Is the 1911 intrinisically more accurate then the high power? I have not seen anyone hand making high powers from the ground up like the Baer's and Wilson's are doing for the 1911, does this mean it cannot be done?

Where does "shootability" fit into this?

From a logic standpoint, something like an automag should be more accurate then a glock because the barrel is fixed to the sights.

What do you all think?

Also, what design is the most accurate, or if you had the money, and you solely wanted the most accurate pistol, where would you and does not move, so it should be more accurate right?

start?
 
I'm going to ruffle a few feathers with this one, but here goes. Toe to toe, the modern Browning design blows away the first design, the 1911. I is a simpler, faster, and more accurate design. When I mean toe to toe, it is a dollar, size and value equals. If you compare let say a 1911 with a 4.5" barrel, same price point and no modifications, to a HK or Sig of that same price and size, the newer design is hands down superior. More accurate and above all, more reliable. The added accuracy of the 1911 come primarily from the increased sight radius on the 5" barrel. That sight radius is about 7" on most full size 1911's vs 6.2 on the modern gun.

Now, I will put on my asbestos fire suit on and lets burn the house down.

Robert
 
Dollar for dollar, the SIGs and HKs probably are more reliable than comparable 1911-style pistols, and perhaps they're just as accurate, but I have yet to see anyone win a bullseye match with any .45 other than a 1911 or a revolver. The crisp trigger and low bore axis of a 1911 make it more "shootable" than most other pistols.

The P7 pistols with their fixed barrels and light triggers might be an exception. HK doesn't make a P7 in .45, though, so it can't be tested in NRA bullseye.
 
John Browning got patents on all three basic operating systems in 1896. And almost every automatic pistol today is a direct descendent of one of those. The two most commonly seen are blowback and short recoil locked breech (which is the mechanism of both the 1911 and P-35. Is one more basically accurate than the other? Not really.

The beauty of Browning's designs is that they functioned well with faily generous tolerances. It is the removal of those tolerances as seen with the custom 1911s today that makes the 1911 far superior because it's more easily worked on. I have a suspicion that the .45 ACP cartridge is also more accurate than the 9mm, but don't have the means of proving that.

A fixed barrel, such as those of straight blowback design should, theoretically be more accurate because the barrel doesn't tilt and depend on some mechanical means to return to exactly the same place every shot.

Actually this is a great question, but not one easily answered with hard data.
 
The secret of accuracy in any gun is consistency. The 1911 target pistols are more accurate than most out-of-box other types because they have been worked on and worked over until all the accuracy secrets are known.

It doesn't matter what a barrel does.
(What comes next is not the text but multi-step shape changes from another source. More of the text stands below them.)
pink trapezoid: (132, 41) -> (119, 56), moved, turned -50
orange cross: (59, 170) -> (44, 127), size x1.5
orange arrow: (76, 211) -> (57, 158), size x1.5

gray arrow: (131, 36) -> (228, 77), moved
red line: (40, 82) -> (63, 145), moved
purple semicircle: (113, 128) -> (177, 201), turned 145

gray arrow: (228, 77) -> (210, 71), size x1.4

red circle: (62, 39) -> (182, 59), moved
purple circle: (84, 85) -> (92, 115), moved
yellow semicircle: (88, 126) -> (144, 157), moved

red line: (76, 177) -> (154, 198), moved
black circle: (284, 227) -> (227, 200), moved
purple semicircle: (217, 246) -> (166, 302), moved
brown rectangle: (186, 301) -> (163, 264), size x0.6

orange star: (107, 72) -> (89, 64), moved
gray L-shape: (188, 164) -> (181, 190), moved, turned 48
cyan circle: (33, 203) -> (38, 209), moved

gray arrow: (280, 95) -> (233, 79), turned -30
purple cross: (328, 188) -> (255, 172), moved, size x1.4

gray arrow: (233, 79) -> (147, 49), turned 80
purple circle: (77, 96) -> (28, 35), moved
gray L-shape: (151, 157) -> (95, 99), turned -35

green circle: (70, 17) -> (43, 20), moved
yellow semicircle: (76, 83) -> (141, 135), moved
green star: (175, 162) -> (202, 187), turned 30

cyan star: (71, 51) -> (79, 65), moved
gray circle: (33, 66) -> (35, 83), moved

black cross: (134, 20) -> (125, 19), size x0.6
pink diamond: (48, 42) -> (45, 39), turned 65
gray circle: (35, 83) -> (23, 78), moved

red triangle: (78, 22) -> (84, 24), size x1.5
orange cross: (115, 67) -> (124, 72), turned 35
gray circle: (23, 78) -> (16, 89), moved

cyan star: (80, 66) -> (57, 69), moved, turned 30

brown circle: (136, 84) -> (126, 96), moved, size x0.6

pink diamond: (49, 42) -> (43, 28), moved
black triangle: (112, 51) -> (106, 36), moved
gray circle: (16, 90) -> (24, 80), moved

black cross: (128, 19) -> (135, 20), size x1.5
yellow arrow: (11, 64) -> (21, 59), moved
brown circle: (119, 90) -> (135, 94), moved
It doesn't matter what a breech block or slide does, AS LONG AS IT DOES THE SAME THING EVERY TIME. Assuming that the ammunition is accurate and the barrel rifling and dimensions are correct for the ammo, everything else is a matter of consistency.

That is why we have carefully fitted links, fitted barrels, lapped in slides, tight barrel bushings, etc.

If we remove the human factor (primarily trigger pull), I think possibly the service type pistol with the best designed in accuracy potential is the Luger. But the Luger and the BHP have "round the corner" trigger-sear connections that (unless in a machine rest) cannot but hurt practical accuracy.

The 1911 is capable of some fine trigger pull work, and its only major limitation is the sliding trigger. Actually, a pinned trigger (like the Ballester Molina) probably has a better potential and doesn't have the problem of the hammer dropping to half cock when the slide is released. Reason is that the pinned trigger does not have the inertia movement that causes the hammer drop.